***** Material to process
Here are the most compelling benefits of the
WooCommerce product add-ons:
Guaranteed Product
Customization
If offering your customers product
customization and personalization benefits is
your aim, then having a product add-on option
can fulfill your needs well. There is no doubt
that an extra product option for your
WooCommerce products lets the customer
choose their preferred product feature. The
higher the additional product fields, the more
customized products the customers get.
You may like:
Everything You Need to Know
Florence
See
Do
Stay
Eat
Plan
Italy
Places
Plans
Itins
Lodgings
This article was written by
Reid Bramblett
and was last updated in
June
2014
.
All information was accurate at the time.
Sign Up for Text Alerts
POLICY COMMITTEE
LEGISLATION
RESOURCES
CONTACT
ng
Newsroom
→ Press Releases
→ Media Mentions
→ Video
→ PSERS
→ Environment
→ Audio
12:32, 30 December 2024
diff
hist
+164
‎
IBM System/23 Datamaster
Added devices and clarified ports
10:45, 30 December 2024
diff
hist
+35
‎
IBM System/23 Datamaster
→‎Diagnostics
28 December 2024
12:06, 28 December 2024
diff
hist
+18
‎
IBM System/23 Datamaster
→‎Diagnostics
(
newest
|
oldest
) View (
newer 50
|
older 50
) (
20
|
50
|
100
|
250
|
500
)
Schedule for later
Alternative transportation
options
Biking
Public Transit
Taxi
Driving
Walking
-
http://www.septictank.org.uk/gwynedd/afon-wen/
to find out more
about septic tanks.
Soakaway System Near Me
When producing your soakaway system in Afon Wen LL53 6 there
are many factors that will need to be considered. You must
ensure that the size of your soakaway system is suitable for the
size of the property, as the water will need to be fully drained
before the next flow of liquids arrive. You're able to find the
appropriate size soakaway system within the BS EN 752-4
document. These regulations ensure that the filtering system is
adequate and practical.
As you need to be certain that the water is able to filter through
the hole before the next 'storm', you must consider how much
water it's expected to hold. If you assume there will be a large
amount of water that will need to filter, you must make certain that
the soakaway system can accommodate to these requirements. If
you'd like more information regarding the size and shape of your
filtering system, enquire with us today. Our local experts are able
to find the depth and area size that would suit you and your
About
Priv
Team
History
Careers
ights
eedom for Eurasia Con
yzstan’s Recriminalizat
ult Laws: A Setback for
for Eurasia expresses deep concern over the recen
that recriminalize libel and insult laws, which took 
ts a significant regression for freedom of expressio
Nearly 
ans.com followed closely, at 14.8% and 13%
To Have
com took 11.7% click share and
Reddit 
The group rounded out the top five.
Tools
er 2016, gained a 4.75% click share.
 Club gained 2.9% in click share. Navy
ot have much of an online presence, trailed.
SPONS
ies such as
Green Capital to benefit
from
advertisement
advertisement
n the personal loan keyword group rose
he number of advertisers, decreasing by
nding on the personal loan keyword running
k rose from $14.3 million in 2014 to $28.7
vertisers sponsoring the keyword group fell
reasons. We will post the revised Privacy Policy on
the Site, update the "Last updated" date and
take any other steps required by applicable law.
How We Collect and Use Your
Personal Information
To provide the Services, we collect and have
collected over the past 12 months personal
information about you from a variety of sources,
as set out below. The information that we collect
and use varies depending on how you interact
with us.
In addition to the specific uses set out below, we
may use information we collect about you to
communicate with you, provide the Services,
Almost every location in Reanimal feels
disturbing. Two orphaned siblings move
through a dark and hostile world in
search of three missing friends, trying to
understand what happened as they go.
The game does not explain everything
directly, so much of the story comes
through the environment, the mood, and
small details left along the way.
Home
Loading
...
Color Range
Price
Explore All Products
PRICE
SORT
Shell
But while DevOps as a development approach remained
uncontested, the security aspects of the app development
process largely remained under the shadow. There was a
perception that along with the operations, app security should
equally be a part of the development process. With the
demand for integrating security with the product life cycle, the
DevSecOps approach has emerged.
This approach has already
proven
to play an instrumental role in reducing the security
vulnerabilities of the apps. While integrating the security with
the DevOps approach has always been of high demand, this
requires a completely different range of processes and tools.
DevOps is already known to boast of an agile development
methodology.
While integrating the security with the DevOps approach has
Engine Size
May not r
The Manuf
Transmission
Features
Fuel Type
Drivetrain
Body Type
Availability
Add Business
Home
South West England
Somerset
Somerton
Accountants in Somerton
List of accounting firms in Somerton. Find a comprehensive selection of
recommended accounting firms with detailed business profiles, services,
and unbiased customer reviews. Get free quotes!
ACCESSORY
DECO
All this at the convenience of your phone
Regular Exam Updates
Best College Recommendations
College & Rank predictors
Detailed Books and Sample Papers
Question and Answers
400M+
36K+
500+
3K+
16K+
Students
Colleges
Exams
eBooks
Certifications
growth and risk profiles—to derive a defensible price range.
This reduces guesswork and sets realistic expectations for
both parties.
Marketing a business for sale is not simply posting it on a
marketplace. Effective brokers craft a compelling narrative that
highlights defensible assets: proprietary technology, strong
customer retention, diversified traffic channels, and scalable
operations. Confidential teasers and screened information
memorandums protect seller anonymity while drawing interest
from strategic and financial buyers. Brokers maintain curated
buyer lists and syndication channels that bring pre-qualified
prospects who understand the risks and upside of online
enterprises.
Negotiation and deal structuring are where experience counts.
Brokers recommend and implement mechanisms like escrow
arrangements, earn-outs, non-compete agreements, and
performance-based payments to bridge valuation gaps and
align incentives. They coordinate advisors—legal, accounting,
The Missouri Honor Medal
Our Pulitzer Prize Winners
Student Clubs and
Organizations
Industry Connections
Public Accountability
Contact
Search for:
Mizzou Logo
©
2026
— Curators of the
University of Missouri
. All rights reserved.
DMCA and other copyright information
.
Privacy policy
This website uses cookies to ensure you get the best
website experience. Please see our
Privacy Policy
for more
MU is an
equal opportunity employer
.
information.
**********
Reproduce the text of every row above, line by line and without any alteration.

Here are the most compelling benefits of the
WooCommerce product add-ons:
Guaranteed Product
Customization
If offering your customers product
customization and personalization benefits is
your aim, then having a product add-on option
can fulfill your needs well. There is no doubt
that an extra product option for your
WooCommerce products lets the customer
choose their preferred product feature. The
higher the additional product fields, the more
customized products the customers get.
You may like:
Everything You Need to Know
Florence
See
Do
Stay
Eat
Plan
Italy
Places
Plans
Itins
Lodgings
This article was written by
Reid Bramblett
and was last updated in
June
2014
.
All information was accurate at the time.
Sign Up for Text Alerts
POLICY COMMITTEE
LEGISLATION
RESOURCES
CONTACT
ng
Newsroom
→ Press Releases
→ Media Mentions
→ Video
→ PSERS
→ Environment
→ Audio
12:32, 30 December 2024
diff
hist
+164
‎
IBM System/23 Datamaster
Added devices and clarified ports
10:45, 30 December 2024
diff
hist
+35
‎
IBM System/23 Datamaster
→‎Diagnostics
28 December 2024
12:06, 28 December 2024
diff
hist
+18
‎
IBM System/23 Datamaster
→‎Diagnostics
(
newest
|
oldest
) View (
newer 50
|
older 50
) (
20
|
50
|
100
|
250
|
500
)
Schedule for later
Alternative transportation
options
Biking
Public Transit
Taxi
Driving
Walking
-
http://www.septictank.org.uk/gwynedd/afon-wen/
to find out more
about septic tanks.
Soakaway System Near Me
When producing your soakaway system in Afon Wen LL53 6 there
are many factors that will need to be considered. You must
ensure that the size of your soakaway system is suitable for the
size of the property, as the water will need to be fully drained
before the next flow of liquids arrive. You're able to find the
appropriate size soakaway system within the BS EN 752-4
document. These regulations ensure that the filtering system is
adequate and practical.
As you need to be certain that the water is able to filter through
the hole before the next 'storm', you must consider how much
water it's expected to hold. If you assume there will be a large
amount of water that will need to filter, you must make certain that
the soakaway system can accommodate to these requirements. If
you'd like more information regarding the size and shape of your
filtering system, enquire with us today. Our local experts are able
to find the depth and area size that would suit you and your
About
Priv
Team
History
Careers
ights
eedom for Eurasia Con
yzstan’s Recriminalizat
ult Laws: A Setback for
for Eurasia expresses deep concern over the recen
that recriminalize libel and insult laws, which took 
ts a significant regression for freedom of expressio
Nearly 
ans.com followed closely, at 14.8% and 13%
To Have
com took 11.7% click share and
Reddit 
The group rounded out the top five.
Tools
er 2016, gained a 4.75% click share.
 Club gained 2.9% in click share. Navy
ot have much of an online presence, trailed.
SPONS
ies such as
Green Capital to benefit
from
advertisement
advertisement
n the personal loan keyword group rose
he number of advertisers, decreasing by
nding on the personal loan keyword running
k rose from $14.3 million in 2014 to $28.7
vertisers sponsoring the keyword group fell
reasons. We will post the revised Privacy Policy on
the Site, update the "Last updated" date and
take any other steps required by applicable law.
How We Collect and Use Your
Personal Information
To provide the Services, we collect and have
collected over the past 12 months personal
information about you from a variety of sources,
as set out below. The information that we collect
and use varies depending on how you interact
with us.
In addition to the specific uses set out below, we
may use information we collect about you to
communicate with you, provide the Services,
Almost every location in Reanimal feels
disturbing. Two orphaned siblings move
through a dark and hostile world in
search of three missing friends, trying to
understand what happened as they go.
The game does not explain everything
directly, so much of the story comes
through the environment, the mood, and
small details left along the way.
Home
Loading
...
Color Range
Price
Explore All Products
PRICE
SORT
Shell
But while DevOps as a development approach remained
uncontested, the security aspects of the app development
process largely remained under the shadow. There was a
perception that along with the operations, app security should
equally be a part of the development process. With the
demand for integrating security with the product life cycle, the
DevSecOps approach has emerged.
This approach has already
proven
to play an instrumental role in reducing the security
vulnerabilities of the apps. While integrating the security with
the DevOps approach has always been of high demand, this
requires a completely different range of processes and tools.
DevOps is already known to boast of an agile development
methodology.
While integrating the security with the DevOps approach has
Engine Size
May not r
The Manuf
Transmission
Features
Fuel Type
Drivetrain
Body Type
Availability
Add Business
Home
South West England
Somerset
Somerton
Accountants in Somerton
List of accounting firms in Somerton. Find a comprehensive selection of
recommended accounting firms with detailed business profiles, services,
and unbiased customer reviews. Get free quotes!
ACCESSORY
DECO
All this at the convenience of your phone
Regular Exam Updates
Best College Recommendations
College & Rank predictors
Detailed Books and Sample Papers
Question and Answers
400M+
36K+
500+
3K+
16K+
Students
Colleges
Exams
eBooks
Certifications
growth and risk profiles—to derive a defensible price range.
This reduces guesswork and sets realistic expectations for
both parties.
Marketing a business for sale is not simply posting it on a
marketplace. Effective brokers craft a compelling narrative that
highlights defensible assets: proprietary technology, strong
customer retention, diversified traffic channels, and scalable
operations. Confidential teasers and screened information
memorandums protect seller anonymity while drawing interest
from strategic and financial buyers. Brokers maintain curated
buyer lists and syndication channels that bring pre-qualified
prospects who understand the risks and upside of online
enterprises.
Negotiation and deal structuring are where experience counts.
Brokers recommend and implement mechanisms like escrow
arrangements, earn-outs, non-compete agreements, and
performance-based payments to bridge valuation gaps and
align incentives. They coordinate advisors—legal, accounting,
The Missouri Honor Medal
Our Pulitzer Prize Winners
Student Clubs and
Organizations
Industry Connections
Public Accountability
Contact
Search for:
Mizzou Logo
©
2026
— Curators of the
University of Missouri
. All rights reserved.
DMCA and other copyright information
.
Privacy policy
This website uses cookies to ensure you get the best
website experience. Please see our
Privacy Policy
for more
MU is an
equal opportunity employer
.
information.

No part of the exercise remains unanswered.